You want to have government shutdown fight over Planned Parenthood, Republicans? Bring. It.
"We are doing anything we can to expose these extremists so they have less power and can't hide and sneak around so easily," said Dawn Laguens, executive vice president of Planned Parenthood. "We're working to change the culture of shame and abuse and harassment of women who are seeking reproductive health care, abortion or otherwise."
The strategy won't be enough to stop Senate Republicans from voting to defund Planned Parenthood, which they are set to do next week. Likewise, it won't upend congressional hearings that are likely to happen after the August recess.

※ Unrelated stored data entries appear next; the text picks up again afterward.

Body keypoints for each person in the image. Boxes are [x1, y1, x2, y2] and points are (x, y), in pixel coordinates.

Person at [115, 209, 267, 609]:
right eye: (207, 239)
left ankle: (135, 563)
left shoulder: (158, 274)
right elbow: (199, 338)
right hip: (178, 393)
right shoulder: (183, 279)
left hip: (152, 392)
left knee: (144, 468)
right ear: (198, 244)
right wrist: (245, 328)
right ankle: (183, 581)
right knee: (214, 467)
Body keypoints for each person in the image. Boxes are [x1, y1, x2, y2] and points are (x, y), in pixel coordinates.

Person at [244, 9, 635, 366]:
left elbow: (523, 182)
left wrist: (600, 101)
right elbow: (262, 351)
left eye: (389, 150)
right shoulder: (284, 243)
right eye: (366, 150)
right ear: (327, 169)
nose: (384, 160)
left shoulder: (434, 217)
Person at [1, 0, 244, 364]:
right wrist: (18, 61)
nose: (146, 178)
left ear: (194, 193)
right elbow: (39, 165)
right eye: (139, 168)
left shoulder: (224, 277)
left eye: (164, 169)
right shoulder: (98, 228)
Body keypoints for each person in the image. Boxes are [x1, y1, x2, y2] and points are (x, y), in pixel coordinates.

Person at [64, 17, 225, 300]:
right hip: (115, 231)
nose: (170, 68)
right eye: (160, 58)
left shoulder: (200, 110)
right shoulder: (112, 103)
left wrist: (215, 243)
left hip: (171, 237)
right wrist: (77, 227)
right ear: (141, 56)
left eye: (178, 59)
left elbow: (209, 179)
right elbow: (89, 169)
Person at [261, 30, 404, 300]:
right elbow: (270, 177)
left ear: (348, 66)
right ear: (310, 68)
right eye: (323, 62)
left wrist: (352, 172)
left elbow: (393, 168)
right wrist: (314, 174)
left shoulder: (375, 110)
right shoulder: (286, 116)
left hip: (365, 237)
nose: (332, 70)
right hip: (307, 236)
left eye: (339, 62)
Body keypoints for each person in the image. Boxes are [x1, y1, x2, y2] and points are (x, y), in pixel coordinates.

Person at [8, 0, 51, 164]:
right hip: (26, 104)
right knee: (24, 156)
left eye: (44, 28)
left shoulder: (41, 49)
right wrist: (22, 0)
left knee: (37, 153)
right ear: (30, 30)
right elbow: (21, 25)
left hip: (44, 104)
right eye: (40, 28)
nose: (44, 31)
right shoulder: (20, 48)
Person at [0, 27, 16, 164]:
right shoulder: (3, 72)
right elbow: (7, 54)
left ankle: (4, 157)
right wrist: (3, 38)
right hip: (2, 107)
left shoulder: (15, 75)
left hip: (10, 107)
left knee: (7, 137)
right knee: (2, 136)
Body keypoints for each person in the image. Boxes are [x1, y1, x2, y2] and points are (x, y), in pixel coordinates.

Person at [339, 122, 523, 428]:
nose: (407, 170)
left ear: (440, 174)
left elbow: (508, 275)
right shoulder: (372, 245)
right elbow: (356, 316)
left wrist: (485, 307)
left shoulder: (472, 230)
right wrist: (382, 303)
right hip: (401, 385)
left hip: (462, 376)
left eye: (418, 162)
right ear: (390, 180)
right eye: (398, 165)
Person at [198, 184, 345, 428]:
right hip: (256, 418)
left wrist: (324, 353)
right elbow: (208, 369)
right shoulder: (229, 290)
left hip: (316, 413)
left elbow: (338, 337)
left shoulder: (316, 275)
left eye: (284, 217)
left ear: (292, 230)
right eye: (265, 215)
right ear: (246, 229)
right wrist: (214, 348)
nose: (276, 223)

But Planned Parenthood has already reaped one benefit of the controversy: According to Laguens, fundraising has spiked in the wake of attacks on the group.

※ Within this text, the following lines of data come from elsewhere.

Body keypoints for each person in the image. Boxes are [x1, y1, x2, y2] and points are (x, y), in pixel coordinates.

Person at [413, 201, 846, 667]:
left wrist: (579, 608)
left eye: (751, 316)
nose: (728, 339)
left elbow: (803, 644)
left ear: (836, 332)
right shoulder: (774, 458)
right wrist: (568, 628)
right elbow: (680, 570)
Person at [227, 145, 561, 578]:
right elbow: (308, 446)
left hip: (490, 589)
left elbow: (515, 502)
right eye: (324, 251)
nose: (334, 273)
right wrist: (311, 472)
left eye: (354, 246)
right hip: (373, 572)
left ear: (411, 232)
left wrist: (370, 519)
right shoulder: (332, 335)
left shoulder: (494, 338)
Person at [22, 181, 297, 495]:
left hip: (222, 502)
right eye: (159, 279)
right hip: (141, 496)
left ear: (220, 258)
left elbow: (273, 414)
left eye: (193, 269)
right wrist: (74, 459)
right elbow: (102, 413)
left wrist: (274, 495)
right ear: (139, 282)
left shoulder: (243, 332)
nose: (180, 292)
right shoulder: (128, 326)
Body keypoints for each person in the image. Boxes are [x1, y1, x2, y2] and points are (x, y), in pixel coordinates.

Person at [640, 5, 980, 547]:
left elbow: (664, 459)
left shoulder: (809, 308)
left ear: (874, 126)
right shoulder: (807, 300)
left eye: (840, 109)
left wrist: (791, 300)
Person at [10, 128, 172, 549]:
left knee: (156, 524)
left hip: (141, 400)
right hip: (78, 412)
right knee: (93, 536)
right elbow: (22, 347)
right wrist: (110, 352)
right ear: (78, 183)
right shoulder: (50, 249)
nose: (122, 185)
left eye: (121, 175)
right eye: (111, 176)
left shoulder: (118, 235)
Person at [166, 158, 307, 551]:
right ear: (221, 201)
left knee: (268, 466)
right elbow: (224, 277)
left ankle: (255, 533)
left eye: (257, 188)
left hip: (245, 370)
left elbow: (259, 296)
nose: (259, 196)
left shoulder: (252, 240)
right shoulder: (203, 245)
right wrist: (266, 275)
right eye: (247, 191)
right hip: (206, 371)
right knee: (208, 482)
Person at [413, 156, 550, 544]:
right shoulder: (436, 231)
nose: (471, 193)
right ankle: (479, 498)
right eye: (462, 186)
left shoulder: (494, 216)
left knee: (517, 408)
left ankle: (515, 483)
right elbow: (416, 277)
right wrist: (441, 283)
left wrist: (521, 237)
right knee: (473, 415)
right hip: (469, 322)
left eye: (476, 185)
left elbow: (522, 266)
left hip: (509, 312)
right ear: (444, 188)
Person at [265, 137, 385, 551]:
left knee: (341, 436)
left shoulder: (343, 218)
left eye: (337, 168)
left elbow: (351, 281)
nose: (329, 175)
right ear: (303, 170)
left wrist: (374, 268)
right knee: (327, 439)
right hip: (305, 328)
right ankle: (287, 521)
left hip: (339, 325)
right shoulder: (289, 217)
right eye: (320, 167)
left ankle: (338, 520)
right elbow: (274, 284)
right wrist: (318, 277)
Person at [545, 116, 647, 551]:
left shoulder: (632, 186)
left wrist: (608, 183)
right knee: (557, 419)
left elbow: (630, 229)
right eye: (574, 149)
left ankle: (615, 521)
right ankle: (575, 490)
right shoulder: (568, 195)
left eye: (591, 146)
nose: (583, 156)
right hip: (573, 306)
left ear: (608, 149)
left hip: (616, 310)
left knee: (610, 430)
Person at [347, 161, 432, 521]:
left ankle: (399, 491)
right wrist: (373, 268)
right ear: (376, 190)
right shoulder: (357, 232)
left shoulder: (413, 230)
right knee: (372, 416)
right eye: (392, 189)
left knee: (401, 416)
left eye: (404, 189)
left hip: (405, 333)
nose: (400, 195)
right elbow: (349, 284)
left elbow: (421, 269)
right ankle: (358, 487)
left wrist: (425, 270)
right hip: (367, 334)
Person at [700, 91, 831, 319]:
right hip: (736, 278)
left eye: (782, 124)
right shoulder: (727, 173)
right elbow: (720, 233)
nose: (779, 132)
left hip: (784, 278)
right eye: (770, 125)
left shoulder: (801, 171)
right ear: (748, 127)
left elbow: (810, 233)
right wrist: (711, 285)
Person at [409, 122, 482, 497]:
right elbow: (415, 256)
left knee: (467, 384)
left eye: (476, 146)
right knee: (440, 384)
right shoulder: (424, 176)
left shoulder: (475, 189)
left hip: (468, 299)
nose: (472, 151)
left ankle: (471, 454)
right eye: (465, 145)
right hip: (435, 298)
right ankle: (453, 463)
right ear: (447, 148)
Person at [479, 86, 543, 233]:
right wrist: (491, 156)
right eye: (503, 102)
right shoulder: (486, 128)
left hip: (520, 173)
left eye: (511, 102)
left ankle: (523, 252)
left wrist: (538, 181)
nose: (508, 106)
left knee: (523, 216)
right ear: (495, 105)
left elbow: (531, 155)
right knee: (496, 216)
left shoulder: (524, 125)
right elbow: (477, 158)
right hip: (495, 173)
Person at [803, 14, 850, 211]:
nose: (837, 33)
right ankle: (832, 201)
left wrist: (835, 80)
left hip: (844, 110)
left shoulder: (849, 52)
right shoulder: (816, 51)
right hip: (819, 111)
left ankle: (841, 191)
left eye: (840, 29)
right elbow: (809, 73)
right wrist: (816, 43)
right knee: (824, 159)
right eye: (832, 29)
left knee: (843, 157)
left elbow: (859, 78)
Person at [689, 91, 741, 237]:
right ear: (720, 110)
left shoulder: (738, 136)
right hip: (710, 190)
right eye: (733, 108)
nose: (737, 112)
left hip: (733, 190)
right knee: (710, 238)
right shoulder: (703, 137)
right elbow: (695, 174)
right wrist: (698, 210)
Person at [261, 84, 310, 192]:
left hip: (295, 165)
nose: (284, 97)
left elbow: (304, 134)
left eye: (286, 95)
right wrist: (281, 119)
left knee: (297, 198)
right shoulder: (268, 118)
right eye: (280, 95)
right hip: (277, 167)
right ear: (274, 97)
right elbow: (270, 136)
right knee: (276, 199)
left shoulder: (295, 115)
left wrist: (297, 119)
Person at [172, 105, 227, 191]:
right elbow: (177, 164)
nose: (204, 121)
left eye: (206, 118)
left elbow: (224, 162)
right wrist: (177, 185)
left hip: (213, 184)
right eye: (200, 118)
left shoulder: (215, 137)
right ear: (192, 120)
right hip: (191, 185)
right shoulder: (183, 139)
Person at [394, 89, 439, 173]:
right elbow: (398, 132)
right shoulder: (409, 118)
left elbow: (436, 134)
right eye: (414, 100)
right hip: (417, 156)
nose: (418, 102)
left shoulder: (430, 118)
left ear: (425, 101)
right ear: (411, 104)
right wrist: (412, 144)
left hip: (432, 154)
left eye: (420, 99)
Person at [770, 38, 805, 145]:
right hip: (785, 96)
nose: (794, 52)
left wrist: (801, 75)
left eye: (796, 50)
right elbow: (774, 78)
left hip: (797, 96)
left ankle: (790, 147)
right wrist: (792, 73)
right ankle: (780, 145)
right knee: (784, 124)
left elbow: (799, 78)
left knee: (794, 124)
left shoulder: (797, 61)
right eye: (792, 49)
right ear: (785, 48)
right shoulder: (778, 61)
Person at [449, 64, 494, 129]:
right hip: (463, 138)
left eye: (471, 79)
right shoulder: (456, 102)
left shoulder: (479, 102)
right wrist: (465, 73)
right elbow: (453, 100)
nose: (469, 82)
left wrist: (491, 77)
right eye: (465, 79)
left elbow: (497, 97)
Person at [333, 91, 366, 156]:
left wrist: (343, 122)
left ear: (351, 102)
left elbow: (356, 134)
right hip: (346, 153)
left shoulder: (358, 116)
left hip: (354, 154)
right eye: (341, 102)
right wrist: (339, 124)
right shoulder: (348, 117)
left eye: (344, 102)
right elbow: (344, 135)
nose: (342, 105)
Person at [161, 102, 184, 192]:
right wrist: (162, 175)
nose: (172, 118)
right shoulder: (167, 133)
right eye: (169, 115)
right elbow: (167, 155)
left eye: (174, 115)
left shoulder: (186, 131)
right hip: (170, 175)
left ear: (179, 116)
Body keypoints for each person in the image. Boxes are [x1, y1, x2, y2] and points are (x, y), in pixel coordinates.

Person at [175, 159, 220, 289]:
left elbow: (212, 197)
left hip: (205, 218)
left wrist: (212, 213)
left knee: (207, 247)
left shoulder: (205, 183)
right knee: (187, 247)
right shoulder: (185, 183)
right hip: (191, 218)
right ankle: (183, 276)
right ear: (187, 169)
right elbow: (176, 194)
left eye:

"The benefit of having been a women's health care provider for 99 years, and to being somebody who's been there in the lives of one in five American women, is that when people come after Planned Parenthood, people tend to not like that, and it actually has the opposite effect," Laguens said. "More people send money, more people ask what they can do to help, more people come to us for health care."

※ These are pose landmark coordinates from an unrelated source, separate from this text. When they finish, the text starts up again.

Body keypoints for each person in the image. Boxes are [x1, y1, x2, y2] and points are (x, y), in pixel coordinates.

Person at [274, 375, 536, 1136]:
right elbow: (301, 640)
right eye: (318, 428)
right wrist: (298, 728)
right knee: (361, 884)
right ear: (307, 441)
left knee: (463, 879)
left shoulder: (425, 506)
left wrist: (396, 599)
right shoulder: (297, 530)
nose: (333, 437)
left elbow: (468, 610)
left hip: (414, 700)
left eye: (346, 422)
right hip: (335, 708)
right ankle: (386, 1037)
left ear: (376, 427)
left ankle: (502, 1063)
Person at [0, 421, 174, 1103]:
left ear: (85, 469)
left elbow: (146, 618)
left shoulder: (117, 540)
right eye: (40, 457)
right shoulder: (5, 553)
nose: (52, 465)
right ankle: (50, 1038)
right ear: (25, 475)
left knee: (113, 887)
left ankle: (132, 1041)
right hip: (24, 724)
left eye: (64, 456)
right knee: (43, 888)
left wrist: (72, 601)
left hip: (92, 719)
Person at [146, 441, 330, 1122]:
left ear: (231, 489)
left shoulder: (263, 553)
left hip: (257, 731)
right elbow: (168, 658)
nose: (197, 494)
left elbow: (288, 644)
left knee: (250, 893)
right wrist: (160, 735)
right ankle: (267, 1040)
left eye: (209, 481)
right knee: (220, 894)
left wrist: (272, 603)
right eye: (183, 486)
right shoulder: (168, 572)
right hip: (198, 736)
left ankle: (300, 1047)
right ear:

Planned Parenthood has been through this game before. Like this exact game in
2011. It didn't work then, and it's not going to work now. A government shutdown over Planned Parenthood would backfire on the Republicans so many ways it would make their pinheads spin. The most satisfying way, however, would be a massive increase in financial support for the organization, and that many more poor and middle-income women getting access to health care because of it.